ОТРЫВОК ТЕКСТА
┄┄┄┄┄┄┄┄┄┄┄┄┄┄┄┄┄┄┄┄
X_train = train_df_extra_features.drop(columns=[target])
y_train = train_df_extra_features[target]

X_train, X_val, y_train, y_val = train_test_split(X_train, y_train, test_size=0.2, random_state=43)

In [32]:
# X_test_0 = test_df.copy(deep=True)
# X_test_0['treatment'] = 0

# X_test_1 = test_df.copy(deep=True)
# X_test_1['treatment'] = 1

# X_test_0 = X_test_0[X_train.columns]
# X_test_1 = X_test_1[X_train.columns]

In [31]:
k = 0

In [36]:
from catboost import CatBoostClassifier

catboost_model = CatBoostClassifier(
    iterations=500,
    depth=5,
    learning_rate=0.133,
    verbose=False,
    eval_metric = 'AUC',
    use_best_model=True,
    auto_class_weights="SqrtBalanced"
)

catboost_model.fit(X_train, y_train, eval_set=(X_val, y_val), logging_level='Verbose')


bestTest = 0.7351421505
bestIteration = 438

Shrink model to first 439 iterations.


<catboost.core.CatBoostClassifier at 0x1f086a6bc40>

---

Cчитаем uplift

In [37]:
pred_0 = catboost_model.predict_proba(test_df_0)[:,1]
pred_1 = catboost_model.predict_proba(test_df_1)[:,1]
super_cat_uplift = pred_1 - pred_0
super_cat_uplift

k += 1
sample_sub_csv['successful_utilization'] = super_cat_uplift
sample_sub_csv.to_csv(f'sub_gen_1_{k}.csv')

---

усредняем всё что видим

In [38]:
i = 21

In [51]:
import os

dir = 'mean_subs/'

subs = os.listdir(dir)
subs

['super_cat_mean_23_subs_uplift.csv', 'super_cat_mean_24_subs_uplift.csv']

In [52]:
def get_target(file_path):
    return pd.read_csv(file_path).drop(columns=['Unnamed: 0'])['successful_utilization']

In [53]:
sub1 = subs[0]

sum = get_target(os.path.join(dir + sub1))

In [54]:
for sub in subs[1:]:
    sum += get_target(os.path.join(dir + sub))

mean = sum / len(subs)

i += 1
sample_sub_csv['successful_utilization'] = mean
sample_sub_csv.to_csv(f'super_cat_mean_{i}_subs_uplift.csv')
┄┄┄┄┄┄┄┄┄┄┄┄┄┄┄┄┄┄┄┄
ЗАДАНИЯ ДЛЯ ВЫПОЛНЕНИЯ
#1 В отрывке найдите блок, начинающийся словами «catboost_model = CatBoostClassifier(». Перечислите списком все заданные в нём параметры вместе с их значениями.
#2 Обновите часть отрывка, начиная со слов «X_train = train_df_extra_features.drop(columns=[target])» и заканчивая словами «X_test_1 = test_df.copy(deep=True)», заменив «train_test_split» на «split_data».

ИСХОДНЫЕ ДАННЫЕ
┄┄┄┄┄┄┄┄┄┄┄┄┄┄┄┄┄┄┄┄
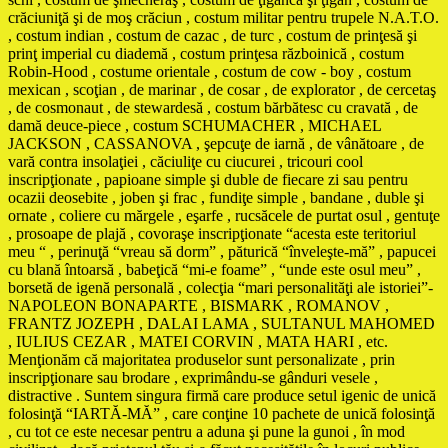
crăciuniţă şi de moş crăciun , costum militar pentru trupele N.A.T.O.
, costum indian , costum de cazac , de turc , costum de prinţesă şi
prinţ imperial cu diademă , costum prinţesa războinică , costum
Robin-Hood , costume orientale , costum de cow - boy , costum
mexican , scoţian , de marinar , de cosar , de explorator , de cercetaş
, de cosmonaut , de stewardesă , costum bărbătesc cu cravată , de
damă deuce-piece , costum SCHUMACHER , MICHAEL
JACKSON , CASSANOVA , şepcuţe de iarnă , de vânătoare , de
vară contra insolaţiei , căciuliţe cu ciucurei , tricouri cool
inscripţionate , papioane simple şi duble de fiecare zi sau pentru
ocazii deosebite , joben şi frac , fundiţe simple , bandane , duble şi
ornate , coliere cu mărgele , eşarfe , rucsăcele de purtat osul , gentuţe
, prosoape de plajă , covoraşe inscripţionate “acesta este teritoriul
meu “ , perinuţă “vreau să dorm” , păturică “înveleşte-mă” , papucei
cu blană întoarsă , babeţică “mi-e foame” , “unde este osul meu” ,
borsetă de igenă personală , colecţia “mari personalităţi ale istoriei”-
NAPOLEON BONAPARTE , BISMARK , ROMANOV ,
FRANTZ JOZEPH , DALAI LAMA , SULTANUL MAHOMED
, IULIUS CEZAR , MATEI CORVIN , MATA HARI , etc.
Menţionăm că majoritatea produselor sunt personalizate , prin
inscripţionare sau brodare , exprimându-se gânduri vesele ,
distractive . Suntem singura firmă care produce setul igenic de unică
folosinţă “IARTĂ-MĂ” , care conţine 10 pachete de unică folosinţă
, cu tot ce este necesar pentru a aduna şi pune la gunoi , în mod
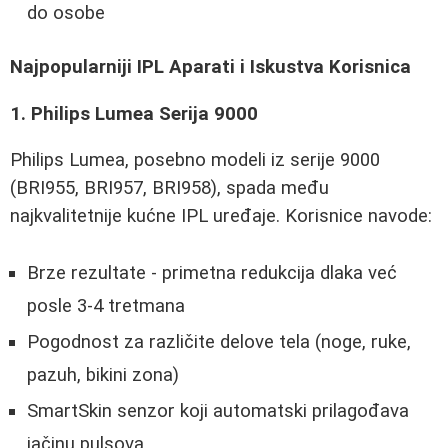
do osobe
Najpopularniji IPL Aparati i Iskustva Korisnica
1. Philips Lumea Serija 9000
Philips Lumea, posebno modeli iz serije 9000
(BRI955, BRI957, BRI958), spada među
najkvalitetnije kućne IPL uređaje. Korisnice navode:
Brze rezultate - primetna redukcija dlaka već
posle 3-4 tretmana
Pogodnost za različite delove tela (noge, ruke,
pazuh, bikini zona)
SmartSkin senzor koji automatski prilagođava
jačinu pulsova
┄┄┄┄┄┄┄┄┄┄┄┄┄┄┄┄┄┄┄┄
ОТВЕТЫ К ЗАДАНИЯМ
#1
- iterations: 500
- depth: 5
- learning_rate: 0.133
- verbose: False
- eval_metric: 'AUC'
- use_best_model: True
- auto_class_weights: "SqrtBalanced"

#2
X_train = train_df_extra_features.drop(columns=[target])
y_train = train_df_extra_features[target]

X_train, X_val, y_train, y_val = split_data(X_train, y_train, test_size=0.2, random_state=43)

In [32]:
# X_test_0 = test_df.copy(deep=True)
# X_test_0['treatment'] = 0

# X_test_1 = test_df.copy(deep=True)